### EXCERPTED TEXT:
--- start ---

Re: [Wikitech-l] Schema change : category redirects

1 Jul 2008

      On Tue, Jul 1, 2008 at 10:10 AM, Nicolas Dumazet nicdumz@gmail.com wrote:
...
When A redirects to B, all A' category_links entries will share the
same cl_final field. Being quite unexperienced, and very naive, I may
miss something important here... but I think that it makes much more
sense to add that shared value to the category table, instead of
duplicating it times the number of pages included in the category.
I'm saying that instead of adding a cl_final field to the
category_links table, we should perhaps add a cat_final field to the
category table pointing to the final category it belongs to (see [4]
).

Use cases #2 #3 and #4 :

Trivial. Change  cat_final in one category table row.

Use case #5 :

Damn. Tricky. Alter TWO category table rows :p

Use case #6 :

Easy, fetch the corresponding cat_id to fill cl_to.

--- end ---

(Spatial questions tied to pictures)
--- start ---

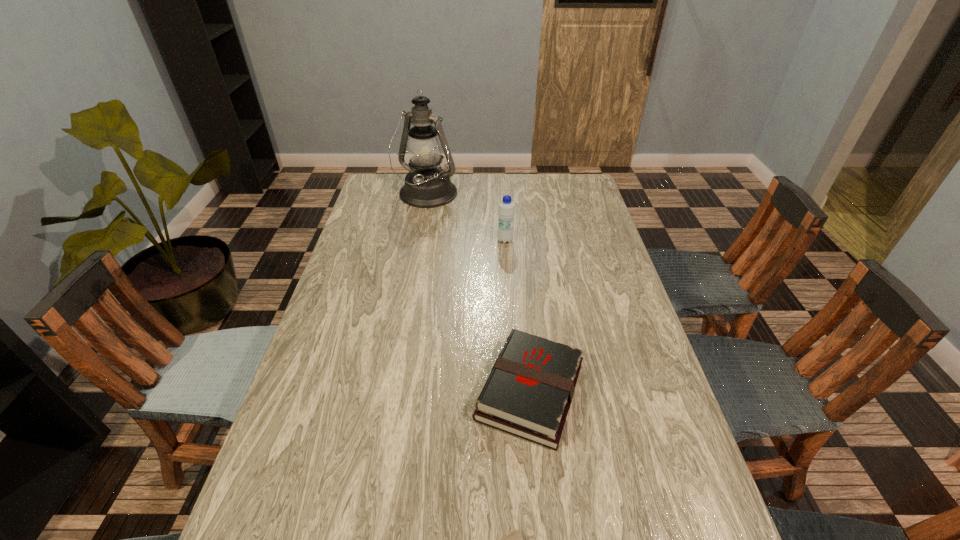
Locate an element on the screen. The height and width of the screenshot is (540, 960). the tallest object is located at coordinates (426, 186).

Identify the location of the farthest object. This screenshot has width=960, height=540. (426, 186).

The height and width of the screenshot is (540, 960). Find the location of `the second farthest object`. the second farthest object is located at coordinates (506, 211).

Locate an element on the screen. This screenshot has height=540, width=960. the second tallest object is located at coordinates (x=506, y=211).

Identify the location of the second nearest object. (528, 394).

I want to click on hardback book, so click(x=528, y=394).

The width and height of the screenshot is (960, 540). I want to click on free region located on the right of the oil lamp, so click(526, 195).

Locate an element on the screen. This screenshot has height=540, width=960. free location located 0.200m on the back of the third shortest object is located at coordinates click(x=503, y=205).

You are a GUI agent. You are given a task and a screenshot of the screen. Output one action in this format:
    pyautogui.click(x=<x>, y=<y>)
    Task: Click on the blank space located on the left of the second shortest object
    The width and height of the screenshot is (960, 540).
    Given the screenshot: What is the action you would take?
    pyautogui.click(x=359, y=392)

This screenshot has width=960, height=540. Identify the location of object present at the far edge. (426, 186).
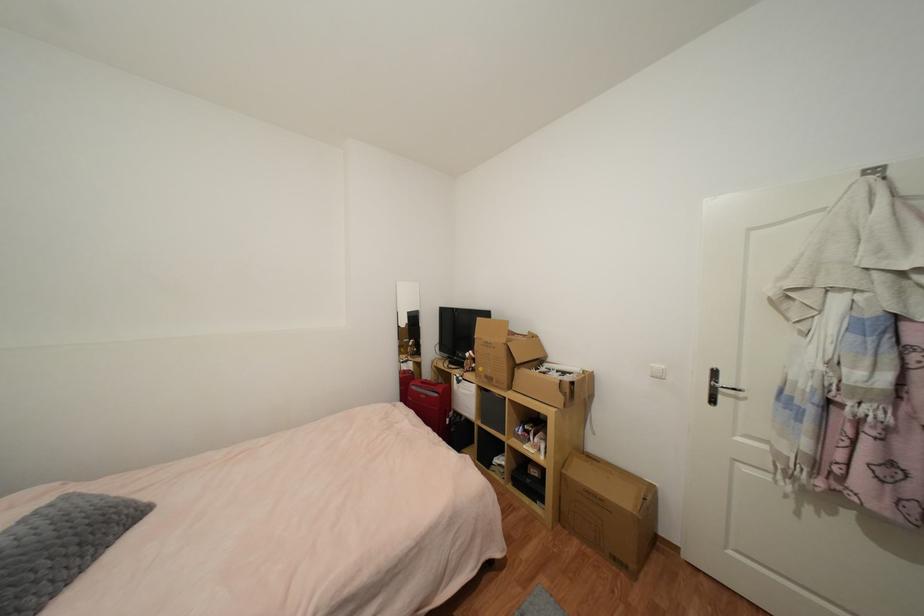
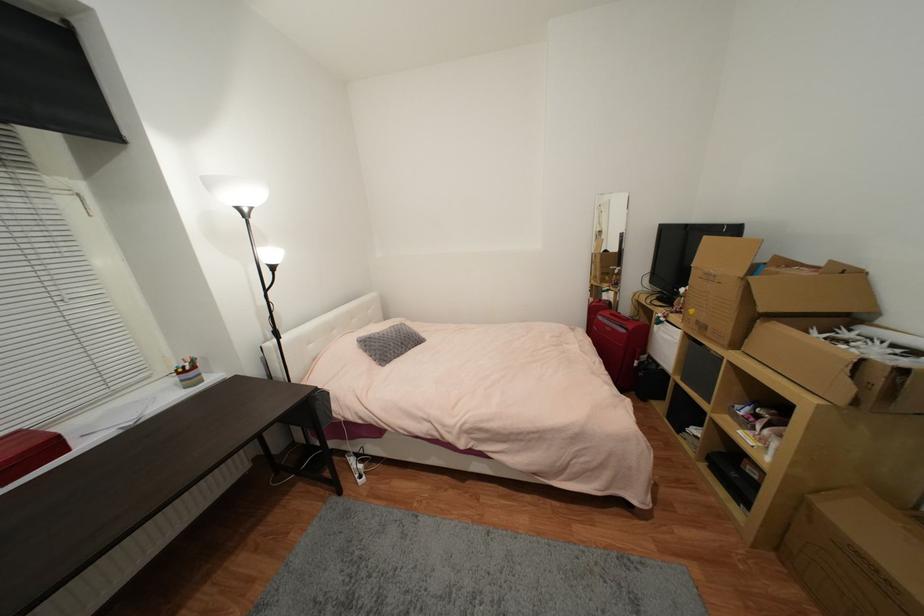
The point at [564,517] is marked in the first image. Where is the corresponding point in the second image?

(782, 546)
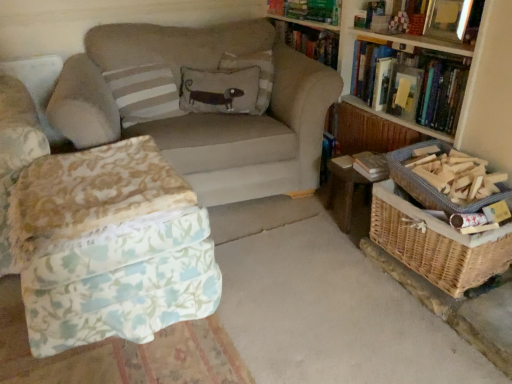
Locate an element on the screen. The image size is (512, 384). free space to the left of woven wood table at lower right is located at coordinates (293, 228).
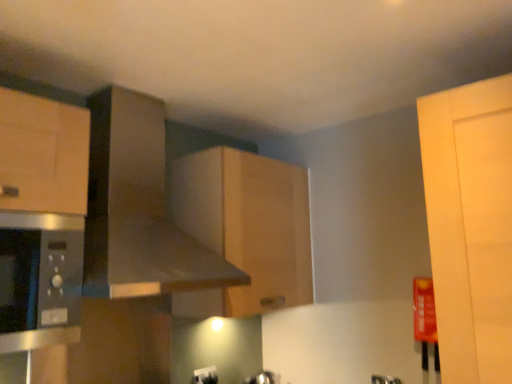
Question: Does wooden cabinet at center have a greater width compared to white plastic electric outlet at lower center?

Choices:
 (A) yes
 (B) no

Answer: (A)

Question: Is wooden cabinet at center at the left side of white plastic electric outlet at lower center?

Choices:
 (A) no
 (B) yes

Answer: (A)

Question: Is wooden cabinet at center in contact with white plastic electric outlet at lower center?

Choices:
 (A) yes
 (B) no

Answer: (B)

Question: From the image's perspective, would you say wooden cabinet at center is positioned over white plastic electric outlet at lower center?

Choices:
 (A) no
 (B) yes

Answer: (B)

Question: Is wooden cabinet at center not within white plastic electric outlet at lower center?

Choices:
 (A) no
 (B) yes

Answer: (B)

Question: From the image's perspective, is satin silver microwave at left positioned above or below white plastic electric outlet at lower center?

Choices:
 (A) below
 (B) above

Answer: (B)

Question: Would you say satin silver microwave at left is to the left or to the right of white plastic electric outlet at lower center in the picture?

Choices:
 (A) left
 (B) right

Answer: (A)

Question: Which is correct: satin silver microwave at left is inside white plastic electric outlet at lower center, or outside of it?

Choices:
 (A) inside
 (B) outside

Answer: (B)

Question: In terms of height, does satin silver microwave at left look taller or shorter compared to white plastic electric outlet at lower center?

Choices:
 (A) short
 (B) tall

Answer: (B)

Question: From a real-world perspective, is matte silver faucet at lower center physically located above or below wooden cabinet at center?

Choices:
 (A) above
 (B) below

Answer: (B)

Question: Based on their sizes in the image, would you say matte silver faucet at lower center is bigger or smaller than wooden cabinet at center?

Choices:
 (A) small
 (B) big

Answer: (A)

Question: Is matte silver faucet at lower center in front of or behind wooden cabinet at center in the image?

Choices:
 (A) behind
 (B) front

Answer: (A)

Question: Is matte silver faucet at lower center inside the boundaries of wooden cabinet at center, or outside?

Choices:
 (A) inside
 (B) outside

Answer: (B)

Question: In the image, is metallic gray exhaust hood at upper center on the left side or the right side of white plastic electric outlet at lower center?

Choices:
 (A) left
 (B) right

Answer: (A)

Question: Which is correct: metallic gray exhaust hood at upper center is inside white plastic electric outlet at lower center, or outside of it?

Choices:
 (A) outside
 (B) inside

Answer: (A)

--- end ---

### PARTS OF THE EXERCISE:
1) In the thread on category redirects, what field does the message propose adding to the category table instead of adding a cl_final field to the category_links table?
2) How many lines of the listing contain the word "white"? Give only the number.

### WRITTEN RESPONSES:
1) A cat_final field pointing to the final category the category belongs to.

2) 11